Ascending-descending and direct-inverse cascades of Reynolds stresses in turbulent Couette flow

TL;DR

This study uses DNS and AGKE to analyze the complex interactions of Reynolds stresses in turbulent Couette flow, revealing simultaneous bottom-up and top-down energy cascades across scales and wall-normal directions.

Contribution

It provides a detailed, scale- and space-resolved analysis of Reynolds stress cascades, highlighting the coexistence of direct and inverse cascades and top-down versus bottom-up dynamics in turbulent Couette flow.

Findings

Large-scale motions influence small-scale turbulence production.

Both bottom-up and top-down interactions occur in the flow.

Inverse cascade is prominent in wall-normal Reynolds stresses.

Abstract

The interaction between small- and large-scale structures, and the coexisting bottom-up and top-down processes are studied in a turbulent plane Couette flow, where space-filling longitudinal rolls appear at relatively low values of the Reynolds number $Re$. A DNS database at $Re_\tau=101$ is built to replicate the highest $Re$ considered in a recent experimental work by Kawata and Alfredsson (Phys. Rev. Lett., vol.120, 2018, 244501). Our study is based on the exact budget equations for the second-order structure function tensor $\langle \delta u_i \delta u_j \rangle$, i.e. the Anisotropic Generalized Kolmogorov Equations (AGKE). The AGKE study production, redistribution, transport and dissipation of every Reynolds stress tensor component, considering simultaneously the physical space and the space of scales, and properly define the concept of scale in the inhomogeneous wall-normal direction. We show how the large-scale energy-containing motions are involved in the production and redistribution of the turbulent fluctuations.

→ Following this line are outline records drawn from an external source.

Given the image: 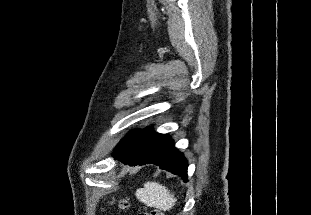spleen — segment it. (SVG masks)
I'll use <instances>...</instances> for the list:
<instances>
[{
	"label": "spleen",
	"mask_w": 311,
	"mask_h": 215,
	"mask_svg": "<svg viewBox=\"0 0 311 215\" xmlns=\"http://www.w3.org/2000/svg\"><path fill=\"white\" fill-rule=\"evenodd\" d=\"M136 197L147 206L163 211L170 210L177 201L174 194L157 182H146L144 188L136 191Z\"/></svg>",
	"instance_id": "spleen-1"
}]
</instances>
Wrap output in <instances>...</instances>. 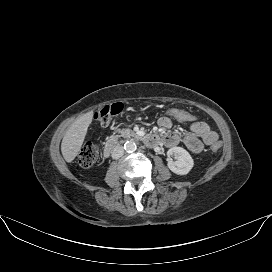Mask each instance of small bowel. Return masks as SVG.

Both bottom-up and top-down interactions occur, and the same is true for direct and inverse cascading. The wall-parallel components $\langle \delta u \delta u \rangle$ and $\langle \delta w \delta w \rangle$ show that the both small and large near-wall scales feed the large scales away from the wall. The wall-normal component $\langle \delta v \delta v \rangle$ is different, and shows a dominant top-down dynamics, being produced via pressure-strain redistribution away from the wall and transferred towards near-wall larger scales via an inverse cascade. The off-diagonal component shows a top-down interaction, with both direct and inverse cascade, albeit the latter takes place within a limited range of scales.